Nigeria’s external reserves increased to $35.77 billion on Thursday up from the $33.09 Billion at the end of 2023.

This is according to Thursday’s data from the Central Bank of Nigeria on the country’s external reserves movement.

The figure represents a $2.68 billion increase in the country’s external reserves in the past six months.

Further data showed that Nigeria’s foreign reserve crossed the $35.05bn on July 8 to the $35.77 mark on Thursday.

Meanwhile, according to the recently released economic outlook by CBN, titled ‘Macroeconomic Outlook: Price Discovery for Economic Stabilisation’, the apex bank had projected a decline in the country’s external reserves in 2024.

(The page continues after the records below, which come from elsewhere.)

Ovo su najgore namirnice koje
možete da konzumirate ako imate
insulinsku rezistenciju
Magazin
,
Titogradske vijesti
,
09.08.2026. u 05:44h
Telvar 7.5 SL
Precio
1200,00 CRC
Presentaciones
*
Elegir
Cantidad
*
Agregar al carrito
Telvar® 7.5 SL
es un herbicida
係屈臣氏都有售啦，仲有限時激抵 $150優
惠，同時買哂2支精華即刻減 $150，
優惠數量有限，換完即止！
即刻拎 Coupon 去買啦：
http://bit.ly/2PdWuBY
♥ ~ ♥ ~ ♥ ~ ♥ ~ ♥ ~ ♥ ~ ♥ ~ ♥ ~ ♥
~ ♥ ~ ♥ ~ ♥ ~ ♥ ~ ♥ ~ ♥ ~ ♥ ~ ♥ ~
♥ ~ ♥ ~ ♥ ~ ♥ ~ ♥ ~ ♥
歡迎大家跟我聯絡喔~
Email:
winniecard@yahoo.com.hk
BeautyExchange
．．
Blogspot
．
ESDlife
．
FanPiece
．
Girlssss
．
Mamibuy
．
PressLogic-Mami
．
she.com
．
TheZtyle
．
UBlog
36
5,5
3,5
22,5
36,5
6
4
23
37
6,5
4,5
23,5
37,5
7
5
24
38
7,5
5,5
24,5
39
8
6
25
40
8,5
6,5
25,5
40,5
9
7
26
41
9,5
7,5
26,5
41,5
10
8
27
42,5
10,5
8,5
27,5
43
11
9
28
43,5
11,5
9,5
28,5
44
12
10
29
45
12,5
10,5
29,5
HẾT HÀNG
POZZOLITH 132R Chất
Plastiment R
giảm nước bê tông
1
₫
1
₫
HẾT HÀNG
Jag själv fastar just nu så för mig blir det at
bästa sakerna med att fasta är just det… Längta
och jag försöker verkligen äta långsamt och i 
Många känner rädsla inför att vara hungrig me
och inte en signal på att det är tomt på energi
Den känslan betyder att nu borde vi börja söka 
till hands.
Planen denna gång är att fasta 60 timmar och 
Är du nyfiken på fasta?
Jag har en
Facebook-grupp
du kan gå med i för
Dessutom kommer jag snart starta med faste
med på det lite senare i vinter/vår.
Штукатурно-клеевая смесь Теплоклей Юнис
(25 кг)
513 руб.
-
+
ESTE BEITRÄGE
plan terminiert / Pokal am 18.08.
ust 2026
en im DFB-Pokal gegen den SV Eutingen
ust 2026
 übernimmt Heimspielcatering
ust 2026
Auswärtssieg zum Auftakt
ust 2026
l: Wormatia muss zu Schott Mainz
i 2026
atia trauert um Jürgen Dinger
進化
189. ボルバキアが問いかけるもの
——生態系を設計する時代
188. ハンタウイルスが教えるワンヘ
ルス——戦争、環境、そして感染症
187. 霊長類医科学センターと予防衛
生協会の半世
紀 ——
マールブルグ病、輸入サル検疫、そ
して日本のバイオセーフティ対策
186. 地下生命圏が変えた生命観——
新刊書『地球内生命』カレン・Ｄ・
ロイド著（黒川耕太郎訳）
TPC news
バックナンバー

The CBN based its assumption on continued payments of outstanding foreign exchange forward obligations, matured foreign exchange swaps, and debt service.

The apex bank, however, said, “the expected improvement in crude oil earnings, together with recent reforms in the foreign exchange market and energy sector, however, would cushion the drop in external reserves.”

The outlook also projected a marginal increase to $19.42 billion from $19.17 billion in 2023 for diaspora remittances.

“The external reserves, which stood at $33.09bn in 2023 could reduce slightly in 2024.

“This is on the assumption of continued payments of outstanding foreign exchange forward obligations, matured foreign exchange swaps, and debt service,” it said.